I'll finish today with something fun to perhaps try for your Easter dinner:  Arroz Con Coco, or Rice with Coconut. You can Google all sorts of recipes but cook white rice in coconut milk, add sugar (brown or white) to taste, raisins optional , and top with toasted coconut. We enjoyed this in Puerto Rico and as it's soooooo easy to make, it's become a favorite.

Monday, March 2, 2015

Tika & Conference Tags & More

I love collecting all the stick-ons to my official name tag at a conference but what to do with those long tags once home? Not to mention my Bloggers' Beads from dearMyrt and Thomas MacEntee. Solution? A nice piece of 1-by-1, with cuphooks screwed into it every 2-3 inches, and then screwed into the wall. Actually, my office wall is an A-frame so the hanging is easier. But there they are and now both Tika and I can see them and remember.

Tika does love to sit on my lap when I'm catching up on my magazine reading. I was teaching her from this issue of Internet Genealogy when she fell asleep, as dogs will. I always read my magazines cover-to-cover; why else pay the subscription price? 

Internet Genealogy, and its companion, Your Genealogy Today (which used to be Family Chronicle) are great magazines containing articles of timely interest, how-to articles and background case-study articles. Good reads all around. Click to or or call toll free 1-8888-326-2476 for subscription information. 
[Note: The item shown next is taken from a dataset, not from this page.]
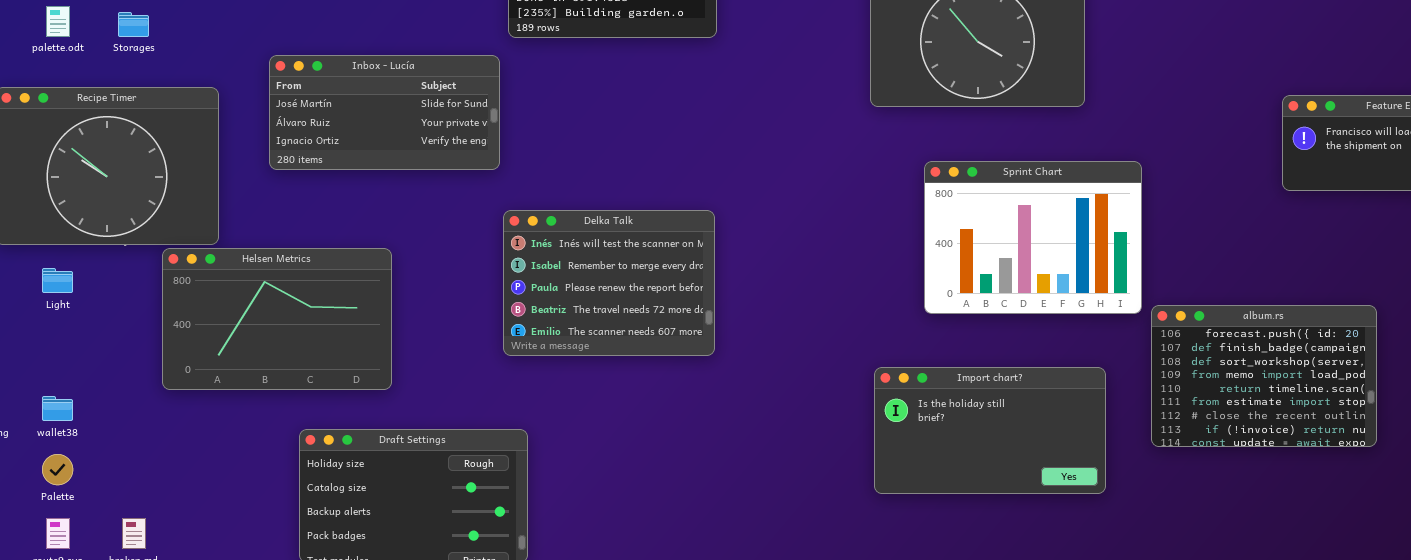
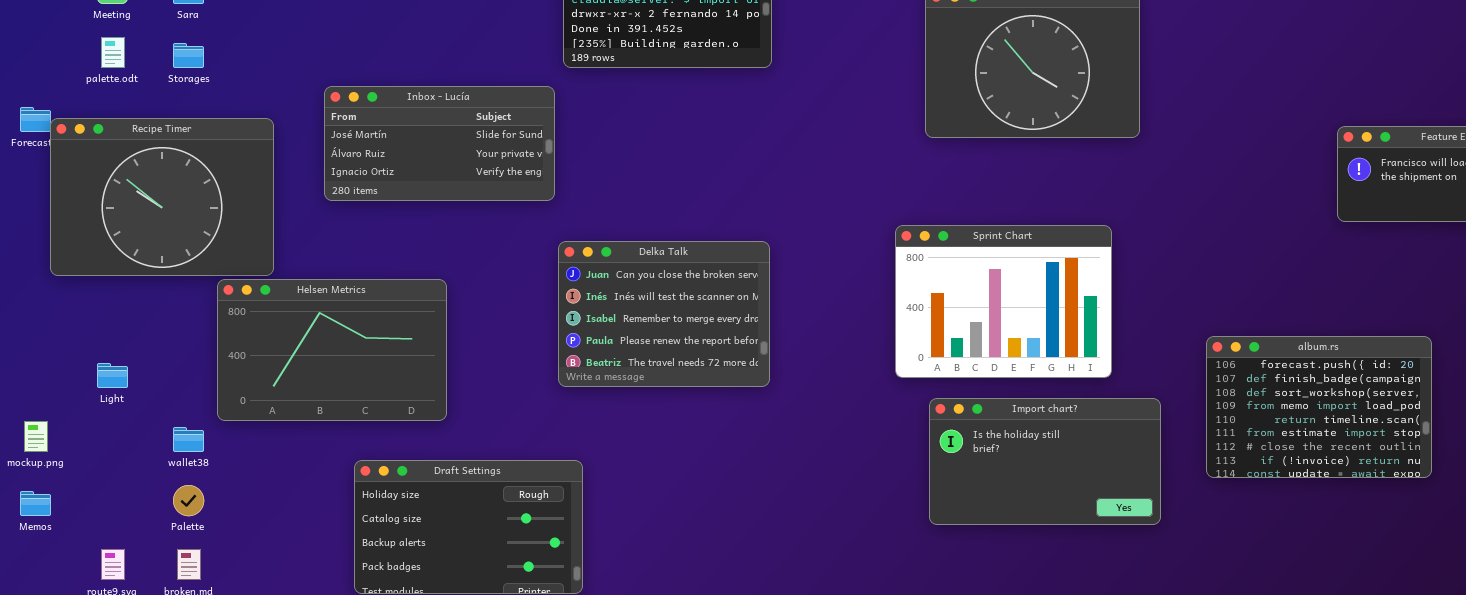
Sprint Chart: [924,161,1142,314] -> [895,225,1112,378], moved
Delka Talk: [503,210,715,356] -> [558,241,770,387], scrolled up 1 row
Light: [42,268,73,293] -> [97,363,128,388], moved
wallet38: [42,396,73,421] -> [173,427,204,452], moved
Palette: [42,454,73,485] -> [173,485,204,516], moved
Tika and I never missed an episode (new, old, rerun, no matter) of Star Trek. We will miss knowing that Leonard Nimoy is no longer walking this earth but is surely out in space somewhere. A favorite quote of Spock's that I jotted down years ago was this:  "The miracle is this...the more we share, the more we have." Rest in peace, Captain Spock. You were a big part of my life. Tika's too.